**Data**

-=-=-=-=-

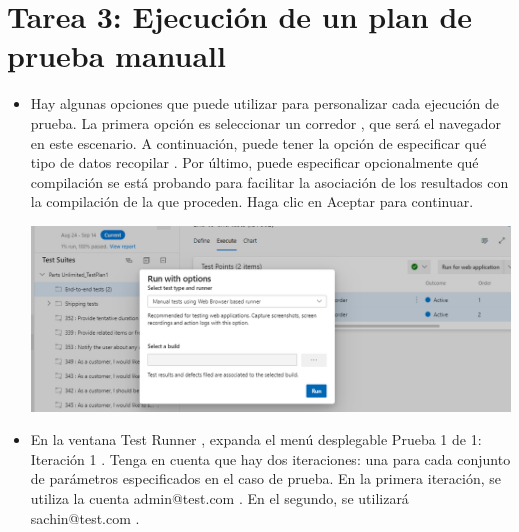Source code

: \section{Tarea 3: Ejecución de un plan de prueba manuall } 
\begin{itemize}
\item Hay algunas opciones que puede utilizar para personalizar cada ejecución de prueba. La primera opción es seleccionar un corredor , que será el navegador en este escenario. A continuación, puede tener la opción de especificar qué tipo de datos recopilar . Por último, puede especificar opcionalmente qué compilación se está probando para facilitar la asociación de los resultados con la compilación de la que proceden. Haga clic en Aceptar para continuar.
\begin{center}
\includegraphics[width=\columnwidth]{images/40}\newline
\end{center} 
\item En la ventana Test Runner , expanda el menú desplegable Prueba 1 de 1: Iteración 1 . Tenga en cuenta que hay dos iteraciones: una para cada conjunto de parámetros especificados en el caso de prueba. En la primera iteración, se utiliza la cuenta admin@test.com . En el segundo, se utilizará sachin@test.com .
\begin{center}

\end{center}
\end{itemize}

-=-=-=-=-

**Aim of the exercise**
Without the pictures, copy all of the entries exactly as they appear.

**Task output**
Source code

: \section{Tarea 3: Ejecución de un plan de prueba manuall } 
\begin{itemize}
\item Hay algunas opciones que puede utilizar para personalizar cada ejecución de prueba. La primera opción es seleccionar un corredor , que será el navegador en este escenario. A continuación, puede tener la opción de especificar qué tipo de datos recopilar . Por último, puede especificar opcionalmente qué compilación se está probando para facilitar la asociación de los resultados con la compilación de la que proceden. Haga clic en Aceptar para continuar.
\begin{center}
\includegraphics[width=\columnwidth]{images/40}\newline
\end{center} 
\item En la ventana Test Runner , expanda el menú desplegable Prueba 1 de 1: Iteración 1 . Tenga en cuenta que hay dos iteraciones: una para cada conjunto de parámetros especificados en el caso de prueba. En la primera iteración, se utiliza la cuenta admin@test.com . En el segundo, se utilizará sachin@test.com .
\begin{center}

\end{center}
\end{itemize}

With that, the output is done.